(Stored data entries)
· · · · ·
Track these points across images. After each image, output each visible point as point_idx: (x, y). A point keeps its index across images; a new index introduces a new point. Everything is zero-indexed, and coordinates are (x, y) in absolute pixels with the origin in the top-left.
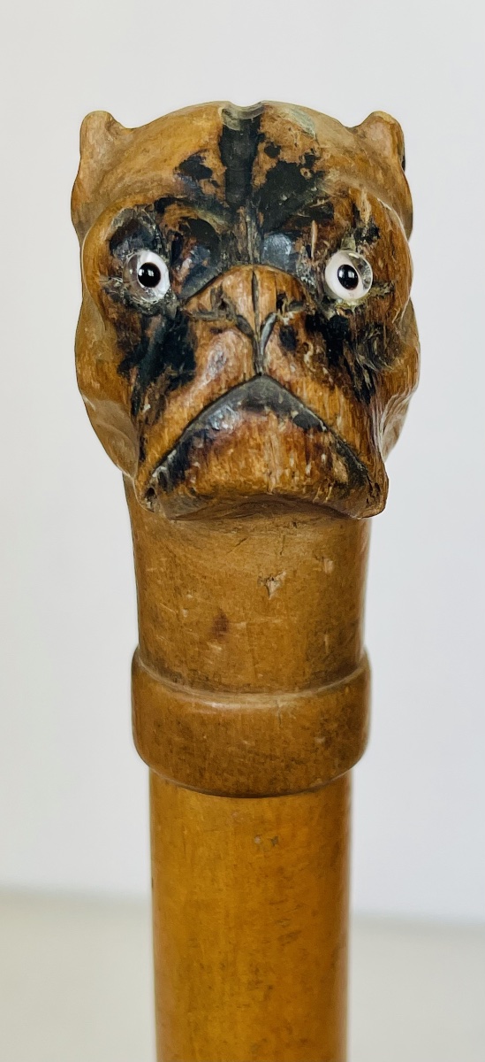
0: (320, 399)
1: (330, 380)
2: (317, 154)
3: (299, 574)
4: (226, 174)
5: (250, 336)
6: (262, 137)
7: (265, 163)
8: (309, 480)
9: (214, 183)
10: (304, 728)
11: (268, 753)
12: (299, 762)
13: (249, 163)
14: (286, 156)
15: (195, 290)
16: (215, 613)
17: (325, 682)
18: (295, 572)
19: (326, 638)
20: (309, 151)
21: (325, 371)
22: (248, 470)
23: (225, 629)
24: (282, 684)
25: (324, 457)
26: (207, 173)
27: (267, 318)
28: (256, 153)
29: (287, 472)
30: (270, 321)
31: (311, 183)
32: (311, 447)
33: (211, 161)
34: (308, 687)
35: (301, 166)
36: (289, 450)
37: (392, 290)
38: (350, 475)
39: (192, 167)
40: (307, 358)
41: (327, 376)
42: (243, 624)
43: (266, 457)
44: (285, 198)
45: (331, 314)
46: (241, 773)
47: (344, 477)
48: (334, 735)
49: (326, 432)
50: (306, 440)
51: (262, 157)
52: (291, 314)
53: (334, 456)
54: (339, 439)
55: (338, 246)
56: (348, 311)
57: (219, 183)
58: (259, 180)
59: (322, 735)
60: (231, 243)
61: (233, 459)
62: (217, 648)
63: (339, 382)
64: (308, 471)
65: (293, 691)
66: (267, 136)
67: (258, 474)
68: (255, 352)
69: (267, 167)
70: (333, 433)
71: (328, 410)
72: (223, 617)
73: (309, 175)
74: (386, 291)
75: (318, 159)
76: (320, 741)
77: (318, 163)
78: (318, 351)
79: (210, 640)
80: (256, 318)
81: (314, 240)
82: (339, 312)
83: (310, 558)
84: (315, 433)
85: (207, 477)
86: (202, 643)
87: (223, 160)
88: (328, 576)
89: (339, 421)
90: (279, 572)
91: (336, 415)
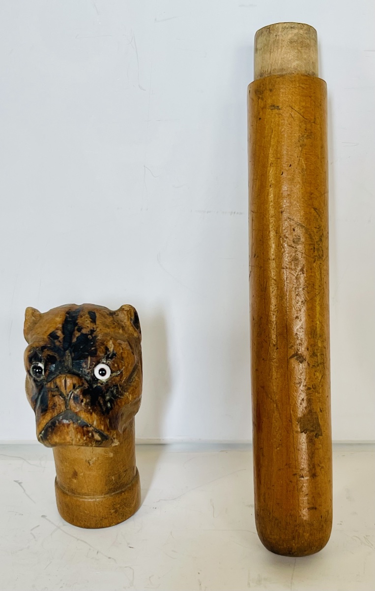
· · · · ·
Would you set down every line of the data above exactly, skipping the pictures?

• [RESULT OF THIS EXERCISE]:
Track these points across images. After each image, output each visible point as point_idx: (x, y). A point keeps its index across images; a new index introduces a new point. Everything is zero-indexed, and coordinates are (x, y) in absolute pixels with the origin in the top-left.
0: (320, 399)
1: (330, 380)
2: (317, 154)
3: (299, 574)
4: (226, 174)
5: (250, 336)
6: (262, 137)
7: (265, 163)
8: (309, 480)
9: (214, 183)
10: (304, 728)
11: (268, 753)
12: (299, 762)
13: (249, 163)
14: (286, 156)
15: (195, 290)
16: (215, 613)
17: (325, 682)
18: (295, 572)
19: (326, 638)
20: (309, 151)
21: (325, 371)
22: (248, 470)
23: (225, 629)
24: (282, 684)
25: (324, 457)
26: (207, 173)
27: (267, 318)
28: (256, 153)
29: (287, 472)
30: (270, 321)
31: (311, 183)
32: (311, 447)
33: (211, 161)
34: (308, 687)
35: (301, 166)
36: (289, 450)
37: (392, 290)
38: (350, 475)
39: (192, 167)
40: (307, 358)
41: (327, 376)
42: (243, 624)
43: (266, 457)
44: (285, 198)
45: (331, 314)
46: (241, 773)
47: (344, 477)
48: (334, 735)
49: (326, 432)
50: (306, 440)
51: (262, 157)
52: (291, 314)
53: (334, 456)
54: (339, 439)
55: (338, 246)
56: (348, 311)
57: (219, 183)
58: (259, 180)
59: (322, 735)
60: (231, 243)
61: (233, 459)
62: (217, 648)
63: (339, 382)
64: (308, 471)
65: (293, 691)
66: (267, 136)
67: (258, 474)
68: (255, 352)
69: (267, 167)
70: (333, 433)
71: (328, 410)
72: (223, 617)
73: (309, 175)
74: (386, 291)
75: (318, 159)
76: (320, 741)
77: (318, 163)
78: (318, 351)
79: (210, 640)
80: (256, 318)
81: (314, 240)
82: (339, 312)
83: (310, 558)
84: (315, 433)
85: (207, 477)
86: (202, 643)
87: (223, 160)
88: (328, 576)
89: (339, 421)
90: (279, 572)
91: (336, 415)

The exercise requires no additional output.